MOH is a secondary headache disorder that develops in patients with a preexisting primary headache when they overuse acute care headache medications of any type except gepants. This includes prescription medications such as triptans, ergots, butalbital-containing medications; opioids; aspirin; acetaminophen; any type of combination medication often containing caffeine; or a combination of medications. This condition significantly impacts patients’ quality of life and productivity, usually increasing the frequency of headaches per month and leading to higher healthcare-related costs.

 

Treating MOH is challenging due to the lack of high-quality drug trials specifically designed for MOH and doctor inexperience. Current evidence is based largely on subgroup analyses of drug trials for the treatment of chronic migraine that contain these patient types.

Withdrawal of acute care headache medications that are being overused has traditionally been considered an important aspect of MOH treatment, although this may be changing. Withdrawal symptoms, such as increased intensity of headache pain, frequency of headaches, and other symptoms like agitation and sleep disturbance, can prevent patients from discontinuing overused medications. Systemic corticosteroids are widely used to reduce these withdrawal headaches, but clinical trials are sparse and have failed to meet proper endpoints. Despite this, corticosteroids have shown potential benefits, such as decreasing withdrawal headaches, reducing the use of rescue medications, and lowering headache intensity at certain time points after treatment.

Given these findings, this published study hypothesized that prednisolone may play a role in converting MOH to non-MOH at 3 months after treatment. The objective was to evaluate the outcome of prednisolone therapy in reversing medication overuse at 3 months posttreatment in patients with MOH using prospective multicenter registry data. Prednisolone was prescribed to 59 out of 309 patients (19.1%) enrolled during this observational study period, with doses ranging from 10 to 40 mg/day for 5-14 days. Of these patients, 228 (73.8%) completed the 3-month follow-up period.

Key findings:

  • The MOH reversal rates at 3 months postbaseline were 76% (31/41) in the prednisolone group and 57.8% (108/187) in the no prednisolone group (p = 0.034).
  • The steroid effect remained significant (adjusted odds ratio, 2.78; 95% confidence interval 1.27-6.1, p = 0.010) after adjusting for the number of monthly headache days at baseline, mode of discontinuation of overused medication, use of early preventive medications, and the number of combined preventive medications.

The study had several strengths, including the multicenter collection of data, prospective follow-ups, and comprehensiveness of data acquisition. However, it also had significant limitations, such as the noninterventional, observational nature of the study, potential bias in steroid prescription (every doctor prescribed what they wanted), and heterogeneity in the patient population. Also, there were a variety of treatments, and they were not standardized. Further external validation may be necessary before generalizing the study results.

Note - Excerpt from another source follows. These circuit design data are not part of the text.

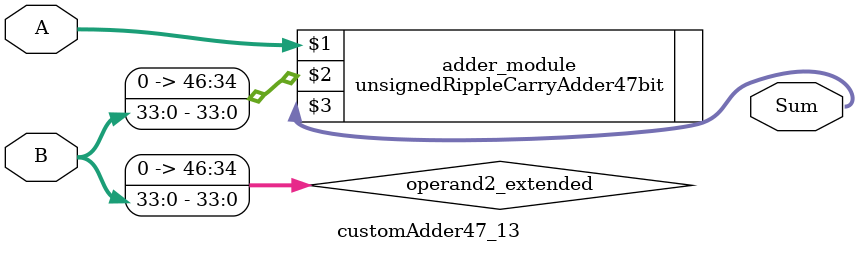
<source format=v>
module customAdder47_13(
                        input [46 : 0] A,
                        input [33 : 0] B,
                        
                        output [47 : 0] Sum
                );

        wire [46 : 0] operand2_extended;
        
        assign operand2_extended =  {13'b0, B};
        
        unsignedRippleCarryAdder47bit adder_module(
            A,
            operand2_extended,
            Sum
        );
        
        endmodule
        
</source>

Despite these limitations, the results do suggest that prednisolone may be one part of a valid treatment option for patients with MOH. I suspect, if the proper studies are done, we will see that using a good preventive medication, with few adverse events, and with careful education of the patient, formal detoxification will not be necessary when treating many patients with MOH. This has been my experience with MOH treatment utilizing the newer anti-CGRP preventive medications, including the older monoclonal antibodies and the newer gepants.